## Stated goal
Recast the stretch from the line containing "pose: elev=49.9 azim=90.0 roll=41.1 dist=1.56" through the line containing "Dot at: (241, 235)" as a Markdown table with a Row column holding a running number and an Entry column holding the line, omitting blank lines. Leave the pictures out of the table.

## Material to process

>> start

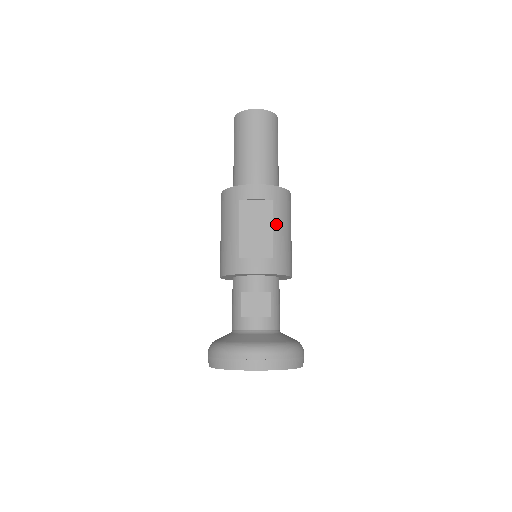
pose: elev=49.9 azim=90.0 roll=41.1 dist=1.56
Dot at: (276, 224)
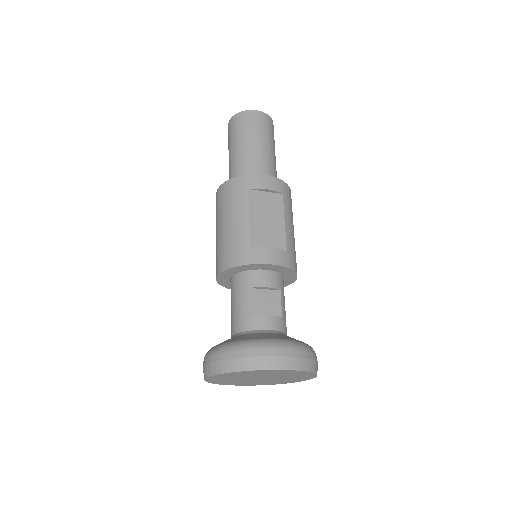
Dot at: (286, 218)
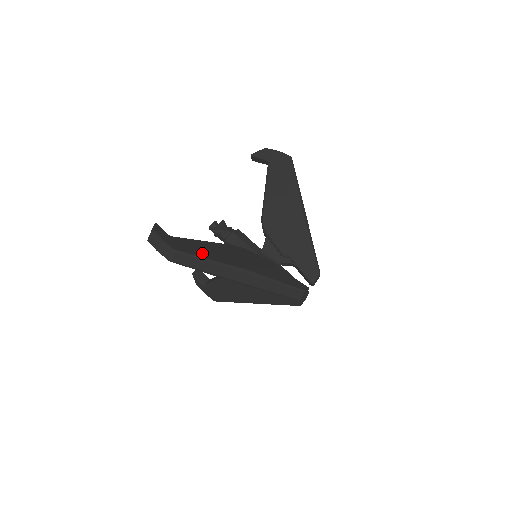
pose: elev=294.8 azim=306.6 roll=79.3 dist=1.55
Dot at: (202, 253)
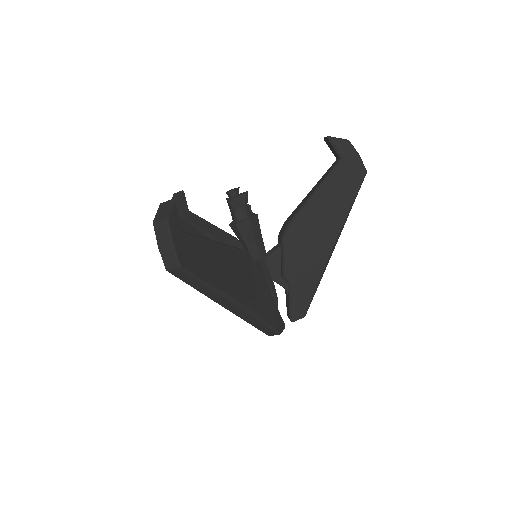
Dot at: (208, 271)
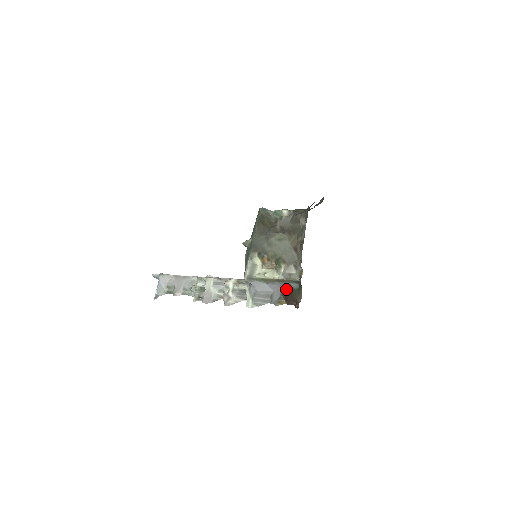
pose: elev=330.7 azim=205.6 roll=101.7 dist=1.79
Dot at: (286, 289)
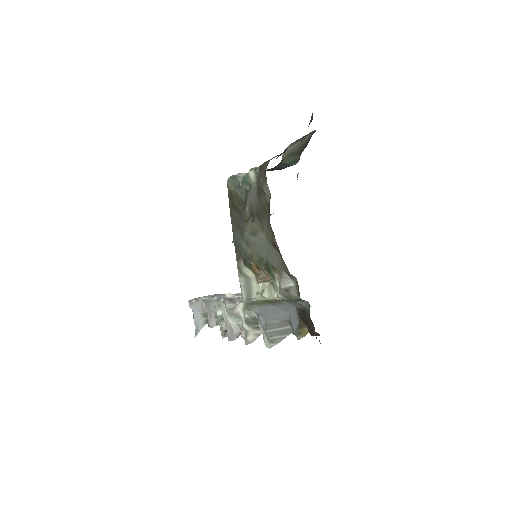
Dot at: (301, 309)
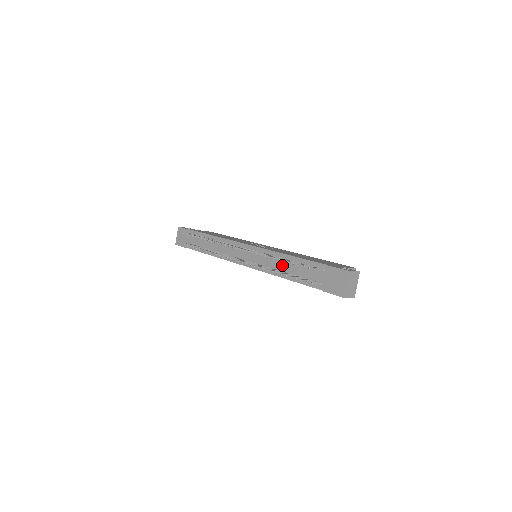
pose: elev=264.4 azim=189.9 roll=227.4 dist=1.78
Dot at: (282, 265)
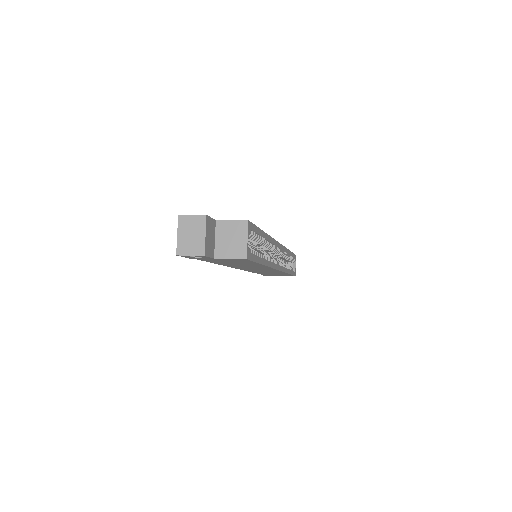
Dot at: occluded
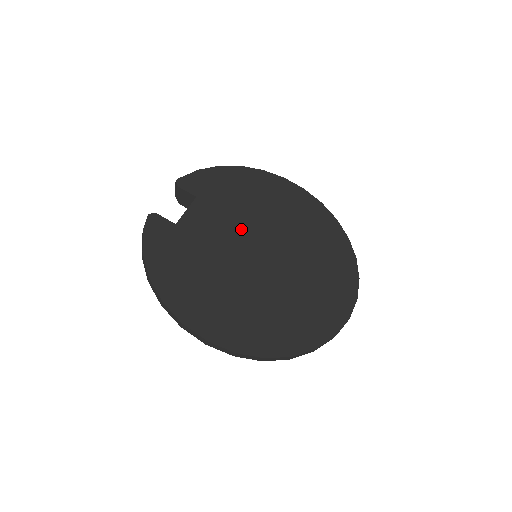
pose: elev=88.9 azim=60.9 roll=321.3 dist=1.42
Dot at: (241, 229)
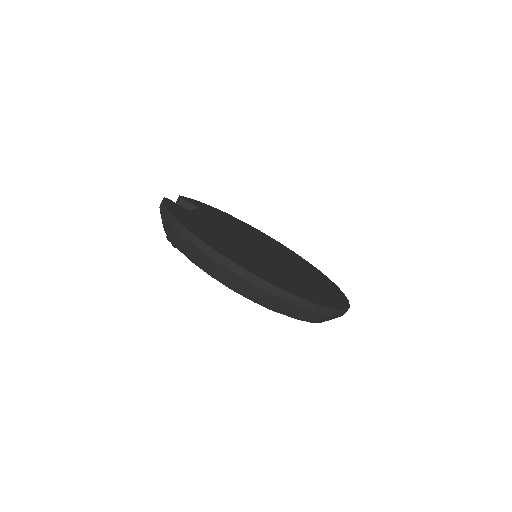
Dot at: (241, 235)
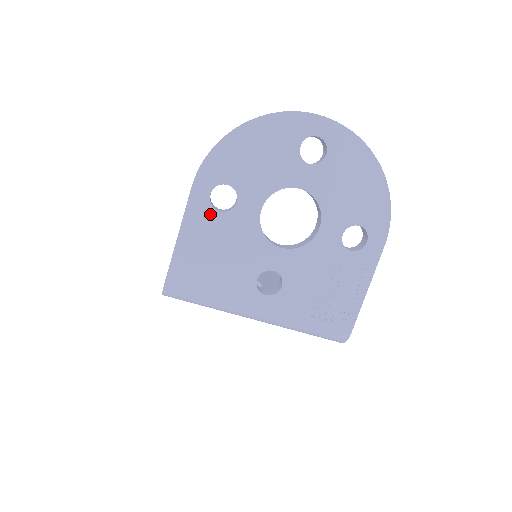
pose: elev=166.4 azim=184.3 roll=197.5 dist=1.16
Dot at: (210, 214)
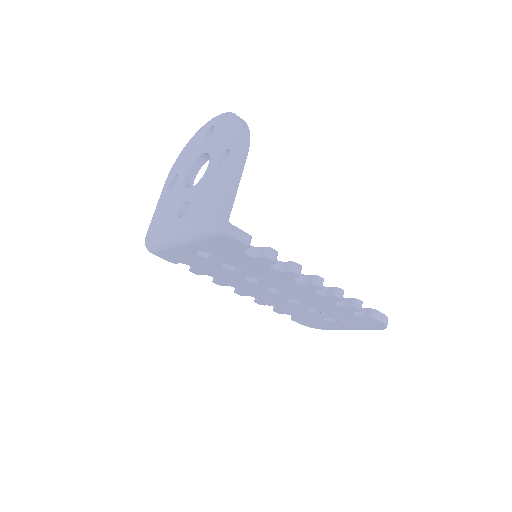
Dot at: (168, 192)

>> end
>> start

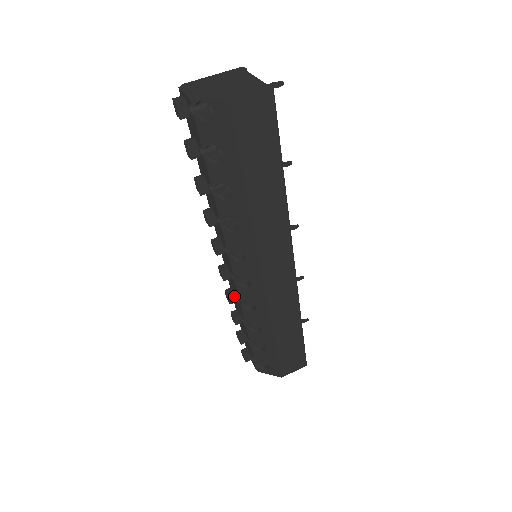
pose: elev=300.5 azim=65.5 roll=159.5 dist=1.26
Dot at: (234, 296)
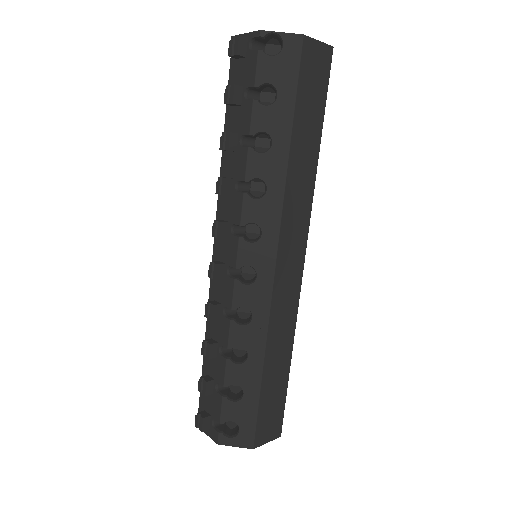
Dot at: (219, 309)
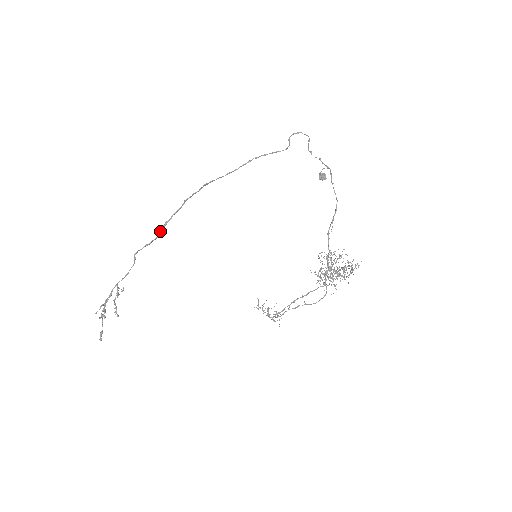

>> end

## Answer below
| Row | Entry |
|---|---|
| 1 | pose: elev=49.9 azim=90.0 roll=41.1 dist=1.56 |
| 2 | Dot at: (276, 224) |
| 3 | Dot at: (286, 218) |
| 4 | pose: elev=294.8 azim=306.6 roll=79.3 dist=1.55 |
| 5 | Dot at: (202, 253) |
| 6 | Dot at: (208, 271) |
| 7 | pose: elev=330.7 azim=205.6 roll=101.7 dist=1.79 |
| 8 | Dot at: (286, 289) |
| 9 | Dot at: (301, 309) |
| 10 | pose: elev=264.4 azim=189.9 roll=227.4 dist=1.78 |
| 11 | Dot at: (282, 265) |
| 12 | Dot at: occluded |
| 13 | pose: elev=88.9 azim=60.9 roll=321.3 dist=1.42 |
| 14 | Dot at: (241, 229) |
| 15 | Dot at: (241, 235) |